While the 2000s saw Nilekani being twice named among Time magazine’s 100 most influential people in the world, in 2006 and 2009, and awarded the Padma Bhushan in 2006, he was also investing enough and more time in running BATF or planning the Jawaharlal Nehru National Urban Renewal Mission and the Goods and Services Tax Network. “Nilekani had limited patience for pilots. He said pilots are fine but we finally need implementation at scale,” recalls Ravichandar of Nilekani’s four-year stint at the helm of BATF.

g_101629_infosys_280x210.jpgInfosys headquarters in Bengaluru
Image: Hemant Mishra / Mint via Getty Images


None of those assignments, however, tested Nilekani’s patience as much as UIDAI and its contentious Aadhaar project, which is still muddled in controversies over privacy breaches and data security. Pugalia says Nilekani’s tenure as the chairman of UIDAI, from 2009 to 2014, was a testament to his perseverance and people skills, as he went about quelling negative sentiments around Aadhaar. “There was a time when things weren’t going according to plan and bureaucracy and political manoeuvres were chipping away at the credibility of Aadhaar,” recalls Pugalia. “Nilekani figured out who were the stakeholders and why they were against a particular idea. He reached out to all of them, one by one, irrespective of what their opposition was.”

 The dream run of over three decades, however, came to a screeching halt in 2014, when Nilekani faced what can arguably be called the biggest setback of his life: He was routed in the Lok Sabha elections of 2014. Nothing helped. Neither an elaborately planned poll campaign by the team at FourthLion, backed by tomes of research on civic issues and electoral pattern in the Bangalore South constituency, Nilekani’s turf, nor his transformation from an English-spouting, suave corporate leader in suits to a common man who walked around in sandals, exchanging friendly banter with prospective voters in Kannada. Like most other Congress candidates, Nilekani was swept away by the ‘Modi wave’. On May 16, 2014, even before the counting was over, Nilekani conceded defeat to BJP veteran Ananth Kumar. Humbled at the hustings, Nilekani gradually withdrew himself from politics. He hasn’t spoken about rejoining politics since.

 Balakrishnan, who faced a similar drubbing at the same elections while contesting on an Aam Aadmi Party ticket, says politics is not Nilekani’s “cup of tea”. “Politics is a different ball game where you have to play on others’ weaknesses more than to your strengths, which Nilekani is not comfortable doing,” says Balakrishnan.

Just like a plumber he likens himself to in jest, Nilekani is back to plugging leaks


Nilekani isn’t the kind who sulks for long. On a constant lookout for large-scale problems, he has turned into a prolific investor and mentor for startups. He has backed more than 10 startups, including publishing startup Juggernaut, media company The Print, ecommerce startup 10i Commerce Services, and logistics venture Fortigo. Earlier this year, Nilekani launched a $100-million venture capital fund called Fundamentum, where he is involved in everything from raising funds and hiring to designing the firm’s logo. “Nilekani believes the problem of India is not to start up, but to scale up. At Fundamentum, we will back companies which are not meteors but built to scale,” says Sanjeev Aggarwal, co-founder at Fundamentum.

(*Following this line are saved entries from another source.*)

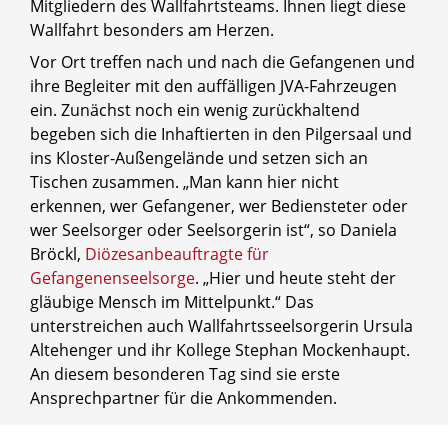
Mitgliedern des Wallfahrtsteams. Ihnen liegt diese
Wallfahrt besonders am Herzen.
Vor Ort treffen nach und nach die Gefangenen und
ihre Begleiter mit den auffälligen JVA-Fahrzeugen
ein. Zunächst noch ein wenig zurückhaltend
begeben sich die Inhaftierten in den Pilgersaal und
ins Kloster-Außengelände und setzen sich an
Tischen zusammen. „Man kann hier nicht
erkennen, wer Gefangener, wer Bediensteter oder
wer Seelsorger oder Seelsorgerin ist“, so Daniela
Bröckl,
Diözesanbeauftragte für
Gefangenenseelsorge
. „Hier und heute steht der
gläubige Mensch im Mittelpunkt.“ Das
unterstreichen auch Wallfahrtsseelsorgerin Ursula
Altehenger und ihr Kollege Stephan Mockenhaupt.
An diesem besonderen Tag sind sie erste
Ansprechpartner für die Ankommenden.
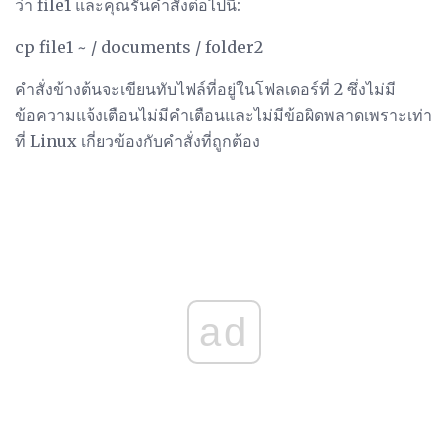
ว่า file1 และคุณรันคำสั่งต่อไปนี้:
cp file1 ~ / documents / folder2
คำสั่งข้างต้นจะเขียนทับไฟล์ที่อยู่ในโฟลเดอร์ที่ 2 ซึ่งไม่มี
ข้อความแจ้งเตือนไม่มีคำเตือนและไม่มีข้อผิดพลาดเพราะเท่า
ที่ Linux เกี่ยวข้องกับคำสั่งที่ถูกต้อง
ad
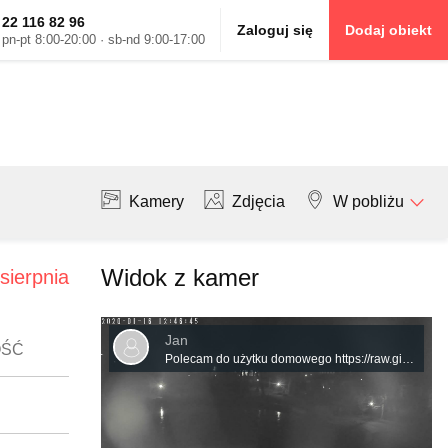
22 116 82 96
Zaloguj się
Dodaj obiekt
pn-pt 8:00-20:00 · sb-nd 9:00-17:00
Kamery
Zdjęcia
W pobliżu
Widok z kamer
 sierpnia
Jan
OŚĆ
Polecam do użytku domowego https://raw.githubusercontent.com/mariuszmjm/M3U8-TV-KAMERA-POLSKA/refs/heads/main/Kamery-pogodowe.m3u8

 At present, Nilekani is busy with the startup he had built from scratch and scaled, Infosys. Just like a plumber he likens himself to in jest among friends and family, Nilekani is back to what he does best: Plugging leaks.

 On August 25, he staged a comeback as the non-executive chairman after a hiatus of about eight years, this time to guide Infosys out of a turbulence triggered by the surprise exit of chief executive Vishal Sikka and a protracted sabre-rattling between Murthy and the Infosys board over corporate governance. Nilekani is expected to reconstitute the board and lead the hunt for Infosys’s next chief executive.

 It’s a daunting task to make Infosys the bellwether it had once been, but Nilekani is up for the challenge. Until the house is in order, everything else, it seems, will have to wait.